• [Data supplied]:
* * * *

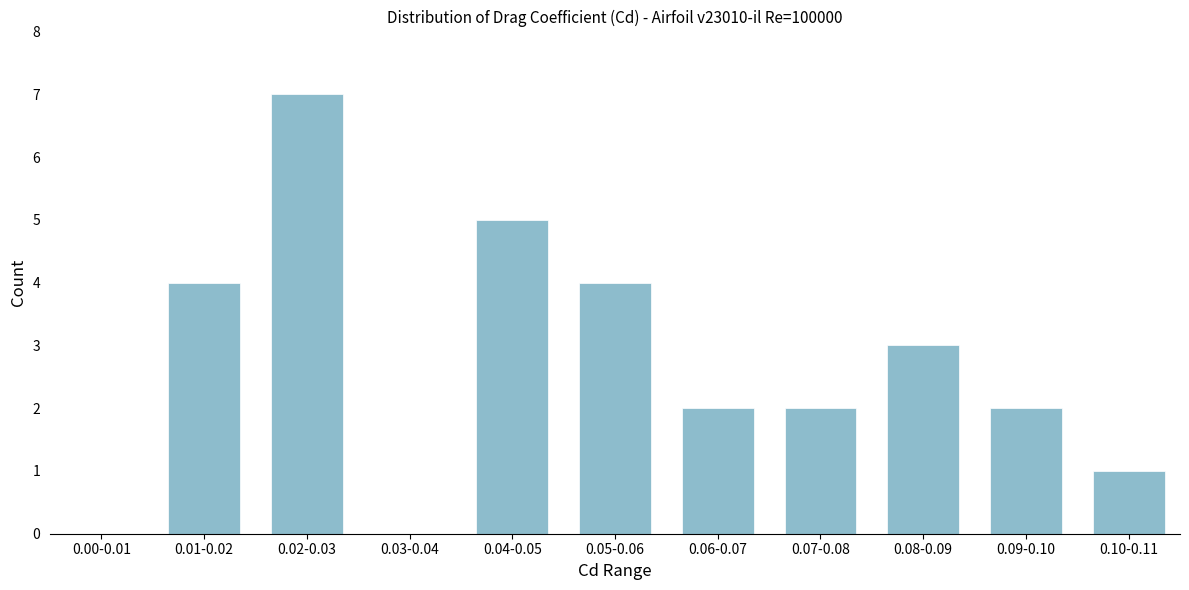

Reading left to right, extract all data points from this chart.

0.00-0.01=0	0.01-0.02=4	0.02-0.03=7	0.03-0.04=0	0.04-0.05=5	0.05-0.06=4	0.06-0.07=2	0.07-0.08=2	0.08-0.09=3	0.09-0.10=2	0.10-0.11=1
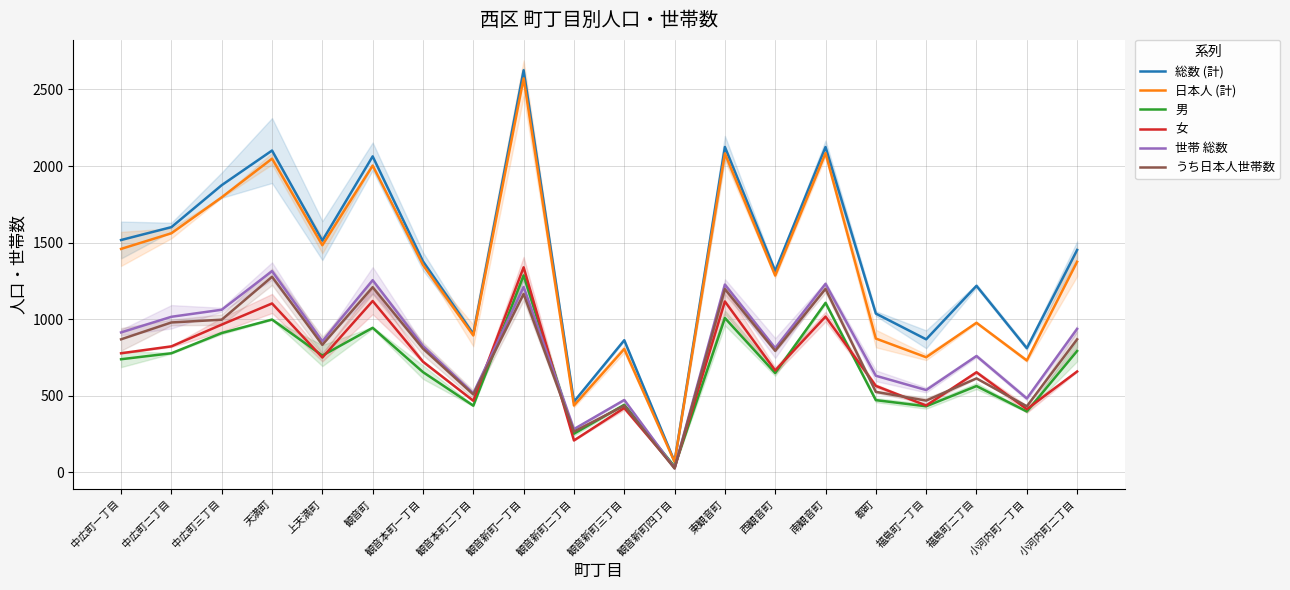

Reading right to left, transcribe all the data shown in this chart.

総数 (計): 1452	811	1218	869	1037	2124	1315	2124	71	863	462	2625	904	1378	2063	1513	2101	1875	1601	1517
日本人 (計): 1375	731	977	752	874	2084	1285	2082	69	806	437	2572	894	1354	2003	1483	2048	1796	1561	1459
男: 793	398	564	432	472	1107	649	1008	39	442	253	1286	436	655	944	763	998	910	778	739
女: 659	413	654	437	565	1017	666	1116	32	421	209	1339	468	723	1119	750	1103	965	823	778
世帯 総数: 937	483	760	538	631	1231	812	1226	28	473	283	1211	516	825	1255	856	1314	1062	1016	914
うち日本人世帯数: 869	432	614	469	526	1198	794	1197	26	436	267	1165	509	808	1209	833	1277	997	979	869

* * * *

• [Job item]:
Set down every row above word for word, leaving out the pictures.

• [Solution]:
Reading left to right, extract all data points from this chart.

0.00-0.01=0	0.01-0.02=4	0.02-0.03=7	0.03-0.04=0	0.04-0.05=5	0.05-0.06=4	0.06-0.07=2	0.07-0.08=2	0.08-0.09=3	0.09-0.10=2	0.10-0.11=1

Reading right to left, transcribe all the data shown in this chart.

総数 (計): 1452	811	1218	869	1037	2124	1315	2124	71	863	462	2625	904	1378	2063	1513	2101	1875	1601	1517
日本人 (計): 1375	731	977	752	874	2084	1285	2082	69	806	437	2572	894	1354	2003	1483	2048	1796	1561	1459
男: 793	398	564	432	472	1107	649	1008	39	442	253	1286	436	655	944	763	998	910	778	739
女: 659	413	654	437	565	1017	666	1116	32	421	209	1339	468	723	1119	750	1103	965	823	778
世帯 総数: 937	483	760	538	631	1231	812	1226	28	473	283	1211	516	825	1255	856	1314	1062	1016	914
うち日本人世帯数: 869	432	614	469	526	1198	794	1197	26	436	267	1165	509	808	1209	833	1277	997	979	869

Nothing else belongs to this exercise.